Last year I had the privilege of spending an entire semester studying Emily Dickinson. I was skeptical at first, knowing little about her apart from her apparent reclusiveness and rumored love affair with a woman. I’d read a poem or two in high school and remembered that she wrote about death, and I know, for most people, the knowledge stops there.
I spent months reading, studying, and discussing her poems and various letters she’d sent throughout her life, and I left the class feeling that I had made an intimate friend.
Sure, she rarely left the house, but with a soul like hers, why would she? She cared deeply for her family and ran their household in Amherst, playing the piano, tending her garden, and baking the bread. She was also a contemporary of Emerson, but she refused to attend a gathering he attended because she heard his book “was disgraceful.” As an avid reader of Emerson’s essays, I’ve forgiven her for this, but the point is that she was human: a woman with a keen intellect, a playful ability to enjoy and commune with nature, a heart that loved deeply and truly, and a soul that transcended transcendentalism.
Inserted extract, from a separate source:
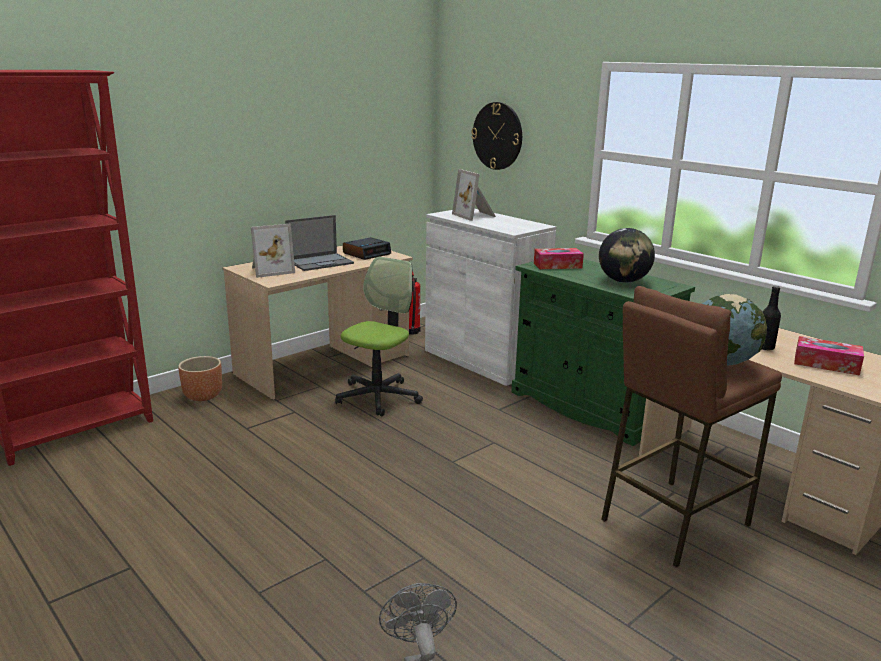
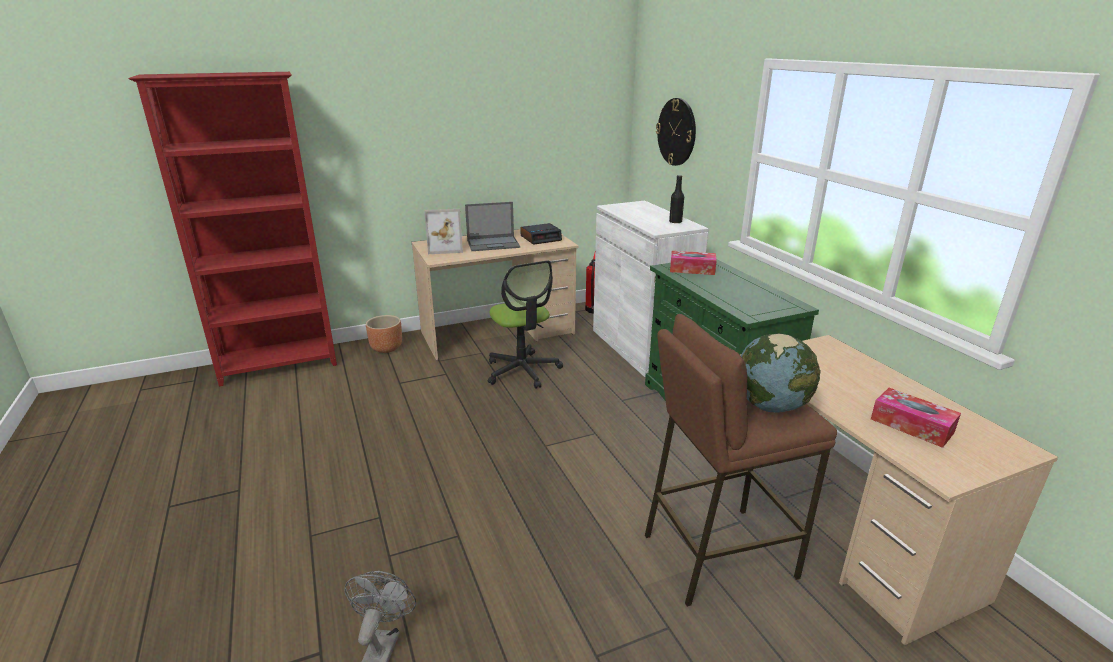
camera: 20 degrees right, 5 degrees up
(378, 397) = (522, 371): office chair -> office chair turned 105 degrees clockwise
(475, 215) = (640, 210): picture frame -> none
(623, 281) = (744, 294): globe -> none
(765, 348) = (852, 393): black bottle -> black bottle (675, 222)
And this is nowhere more evident than in her poetry. But sometimes it’s easier to read articles about who she was as a person or watch a movie about her life instead of simply listening to her and judging for yourself.
I get it – Emily Dickinson has long been inaccessible.
With nearly 2000 poems, it’s hard to know where to begin, and many find them confusing and abstruse. In studying her work, I often wished to hear her read them – to see how she would express various lines and dashes and emphases and rhythms. She isn’t alive to do this, but I am, so, starting today, I’ll be reading her poems aloud and posting recordings of my readings. One every day. Almost every day – I’m human, too, after all. With 1,789 poems, this will take me about 5 years, but I could not be more excited. I’ll post them here, on my website, with the date she wrote them and a transcription of the text. I might add a bit of interpretation on some of the more arcane ones, but I hope that you feel your own feelings and have your own ideas. My goal in this is merely to be a vessel for her art. I can only hope that the world will come to know and love her the way I do.
[Legally I think this is okay since all the poems can be found for free online anyway. If it isn’t, let’s have a chat before you go suing me.]